3. It is urged with some vehemence that if a notice is not given to the surety he is deprived of a valuable right, namely, to show to the Court that there was sufficient cause for non-appearance of the accused on that particular day. I see no such difficulty, because at the second stage when the notice is given to the surety he can satisfy the Court of that fact When the surety appears in answer to the notice to show cause the Court can determine whether the cause shown is sufficient.

If the court comes to the conclusion that the cause was sufficient for non-appearance it is empowered to accept it and to order that the penalty shall not be paid. It was faintly suggested to mo that under Clause 5 of Section 514, the Court has merely the discretion to remit only a portion of the penalty, but not the whole. In my opinion, this is misreading the section. On being satisfied that the absence of the accused was due to circumstances beyond his control, in spite of the forfeiture of the bond, the Court has power to direct that no penalty shall be re-covered. In my judgment, therefore, no evidence is necessary before ordering forfeiture of the bond for appearance, when the accused does not appear.

4. Learned Counsel relies on Bubai Manjhi v. State : AIR1958Pat286 and Ajudhya Prasad v. The State 1953 Cri.L.J. 119 : AIR 1953 Madh-B 4. In my opinion the Patna case does not help the petitioner. There a surety bond was executed under Section 107 of the Code of Criminal procedure and, as discussed by me above, in that case evidence was necessary for the satisfaction under Section 514 and notice should, therefore, have been issued.

5. It is true that Shinde, C.J. in the M.B. case 1953 Cri.L.J., 119 : AIR 1953 Madh-U 4 took the view that a notice was necessary before forfeiting a surety bond. With utmost respect, I' cannot subscribe to that view. I have gone through the judgment with greatest care and attention. I do not see any reasoning in that judgment. The learned Chief Justice merely, relied on three decisions; Ram Bilas v. Emperor AIR 1940 Pat. 375, Mon Mohan v. Emperor AIR 1928 Cal 261, Mt. Taro v. The Crown AIR 1949 EP 221.

In AIR 1940 Pat. 375 case, the surety had undertaken that the accused would remain at a particular place but subsequently, the Magistrate received information that the accused had gone to the place where they had bound themselves not to go. Now it is obvious enough that in such a case an inquiry was necessary and that required a notice to the surety.

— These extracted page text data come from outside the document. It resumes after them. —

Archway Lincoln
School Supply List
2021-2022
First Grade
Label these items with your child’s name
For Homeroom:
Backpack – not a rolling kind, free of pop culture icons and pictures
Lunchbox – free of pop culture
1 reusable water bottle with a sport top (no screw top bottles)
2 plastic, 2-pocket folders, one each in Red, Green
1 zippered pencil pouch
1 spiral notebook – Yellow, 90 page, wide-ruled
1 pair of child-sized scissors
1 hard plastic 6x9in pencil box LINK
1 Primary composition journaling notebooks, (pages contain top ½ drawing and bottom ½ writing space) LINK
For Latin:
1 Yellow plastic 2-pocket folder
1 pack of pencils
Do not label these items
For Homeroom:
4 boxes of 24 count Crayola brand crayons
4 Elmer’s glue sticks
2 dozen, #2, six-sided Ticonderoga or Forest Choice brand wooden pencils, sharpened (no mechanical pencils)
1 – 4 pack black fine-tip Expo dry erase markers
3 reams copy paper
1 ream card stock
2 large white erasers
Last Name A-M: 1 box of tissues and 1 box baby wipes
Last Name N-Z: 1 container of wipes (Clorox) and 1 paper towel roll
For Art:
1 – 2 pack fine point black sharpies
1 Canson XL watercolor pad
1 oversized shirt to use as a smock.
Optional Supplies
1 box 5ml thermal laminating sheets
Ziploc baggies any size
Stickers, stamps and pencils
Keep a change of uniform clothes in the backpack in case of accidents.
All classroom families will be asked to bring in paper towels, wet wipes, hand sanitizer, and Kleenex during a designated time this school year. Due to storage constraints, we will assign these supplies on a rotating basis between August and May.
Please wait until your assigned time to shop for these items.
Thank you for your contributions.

6. The case reported in AIR 1928 Cal 261 has no application here because that was a case of a surety for good behaviour. The case reported in Mt, Taro v. The Crown AIR 1949 EP 221 was no doubt a case of non-appearance of an accused on the date of healing, but in that case too the learned Judge did not give any reasons for arriving at this conclusion. He placed entire reliance on AIR 1928 Cal 261 (cited above). I have already mentioned that the said Calcutta. case was about the surety bond for good behaviour and this seems to have escaped the attention of the learned Judge, if I may say so with respect.

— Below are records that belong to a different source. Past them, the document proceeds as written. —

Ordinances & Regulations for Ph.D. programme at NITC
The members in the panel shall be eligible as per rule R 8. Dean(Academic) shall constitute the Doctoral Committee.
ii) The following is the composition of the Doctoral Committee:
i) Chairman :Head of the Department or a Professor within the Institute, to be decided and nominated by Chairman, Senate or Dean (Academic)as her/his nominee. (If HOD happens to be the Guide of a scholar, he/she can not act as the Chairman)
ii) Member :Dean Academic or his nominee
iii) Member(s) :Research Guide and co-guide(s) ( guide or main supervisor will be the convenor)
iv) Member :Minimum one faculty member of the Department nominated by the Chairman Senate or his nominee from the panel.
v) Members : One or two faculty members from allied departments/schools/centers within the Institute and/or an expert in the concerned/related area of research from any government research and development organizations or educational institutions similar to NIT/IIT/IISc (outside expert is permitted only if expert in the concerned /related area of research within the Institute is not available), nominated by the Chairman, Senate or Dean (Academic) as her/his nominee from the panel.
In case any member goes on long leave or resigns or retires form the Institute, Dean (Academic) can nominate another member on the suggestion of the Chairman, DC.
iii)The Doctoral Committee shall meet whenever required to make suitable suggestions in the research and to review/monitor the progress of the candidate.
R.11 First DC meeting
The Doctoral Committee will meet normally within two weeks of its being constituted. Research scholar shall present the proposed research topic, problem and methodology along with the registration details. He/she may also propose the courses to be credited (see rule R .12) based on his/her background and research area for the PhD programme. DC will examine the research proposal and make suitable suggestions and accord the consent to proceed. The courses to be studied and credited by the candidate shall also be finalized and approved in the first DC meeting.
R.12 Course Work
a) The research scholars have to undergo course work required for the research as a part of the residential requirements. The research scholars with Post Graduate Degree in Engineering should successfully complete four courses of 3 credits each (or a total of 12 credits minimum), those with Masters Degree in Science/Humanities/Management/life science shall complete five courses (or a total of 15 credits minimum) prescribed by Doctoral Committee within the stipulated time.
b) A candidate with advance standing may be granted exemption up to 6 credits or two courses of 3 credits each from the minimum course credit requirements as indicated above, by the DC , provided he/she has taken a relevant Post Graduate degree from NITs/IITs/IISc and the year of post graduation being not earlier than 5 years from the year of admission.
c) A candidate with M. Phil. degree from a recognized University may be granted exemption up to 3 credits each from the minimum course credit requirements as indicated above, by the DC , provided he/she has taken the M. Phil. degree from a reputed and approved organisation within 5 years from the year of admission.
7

When I say that there are two stages (1) forfeiture of bail bond and (2) recovery of penalty and that no notice is required for the first but one is required for the second, I am supported by a decision of Dixit, J. (as ray Lord then was) in Harbilas v. State AIR 1952 Madh-B 2.

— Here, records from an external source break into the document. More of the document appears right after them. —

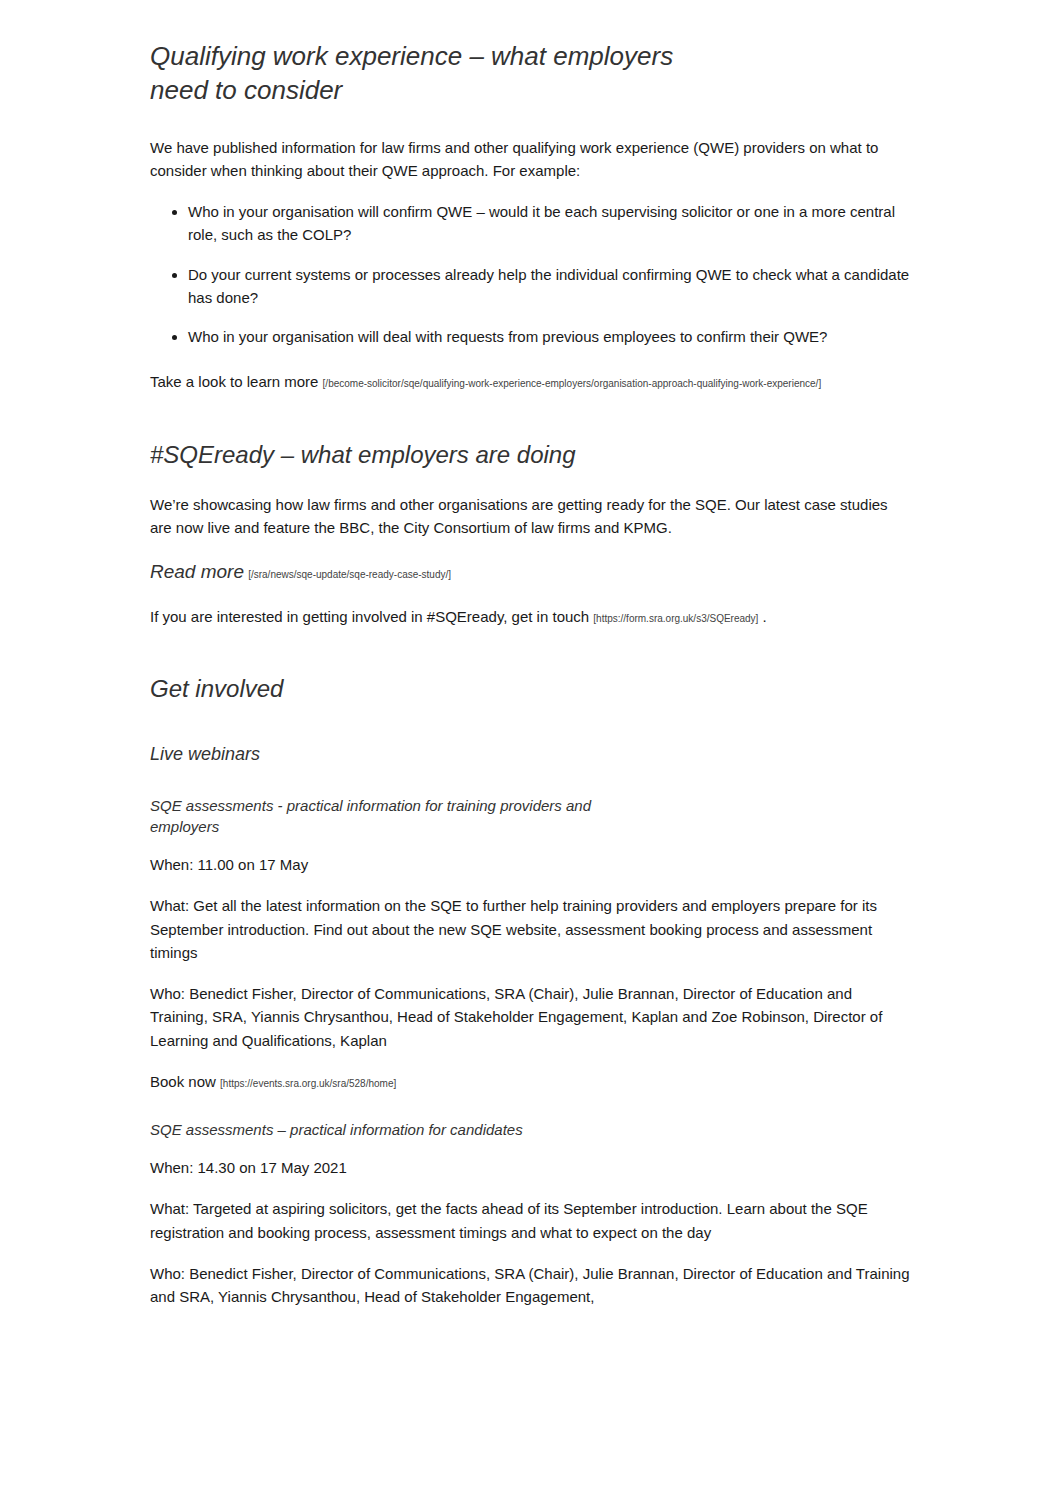Qualifying work experience – what employers
need to consider
We have published information for law firms and other qualifying work experience (QWE) providers on what to consider when thinking about their QWE approach. For example:
Who in your organisation will confirm QWE – would it be each supervising solicitor or one in a more central role, such as the COLP?
Do your current systems or processes already help the individual confirming QWE to check what a candidate has done?
Who in your organisation will deal with requests from previous employees to confirm their QWE?
Take a look to learn more [/become-solicitor/sqe/qualifying-work-experience-employers/organisation-approach-qualifying-work-experience/]
#SQEready – what employers are doing
We’re showcasing how law firms and other organisations are getting ready for the SQE. Our latest case studies are now live and feature the BBC, the City Consortium of law firms and KPMG.
Read more [/sra/news/sqe-update/sqe-ready-case-study/]
If you are interested in getting involved in #SQEready, get in touch [https://form.sra.org.uk/s3/SQEready] .
Get involved
Live webinars
SQE assessments - practical information for training providers and
employers
When: 11.00 on 17 May
What: Get all the latest information on the SQE to further help training providers and employers prepare for its September introduction. Find out about the new SQE website, assessment booking process and assessment timings
Who: Benedict Fisher, Director of Communications, SRA (Chair), Julie Brannan, Director of Education and Training, SRA, Yiannis Chrysanthou, Head of Stakeholder Engagement, Kaplan and Zoe Robinson, Director of Learning and Qualifications, Kaplan
Book now [https://events.sra.org.uk/sra/528/home]
SQE assessments – practical information for candidates
When: 14.30 on 17 May 2021
What: Targeted at aspiring solicitors, get the facts ahead of its September introduction. Learn about the SQE registration and booking process, assessment timings and what to expect on the day
Who: Benedict Fisher, Director of Communications, SRA (Chair), Julie Brannan, Director of Education and Training and SRA, Yiannis Chrysanthou, Head of Stakeholder Engagement,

7. It is then urged that the amount of Rs. 500/- which has been ordered to be realized is excessive. The trial was of a dacoity case and if the accused did not appear, the petitioner incunred a serious penalty. However, since he subsequently got the accused re-arrested and, as the trial Judge himself observed, the surety was diligent I think the ends of justice would be served if the amount of penalty is reduced to Rs, 300/-. This revision is partly allowed. The order to recover the penalty from the petitioner is modified and the amount to be recovered is reduced to Rs. 300/-.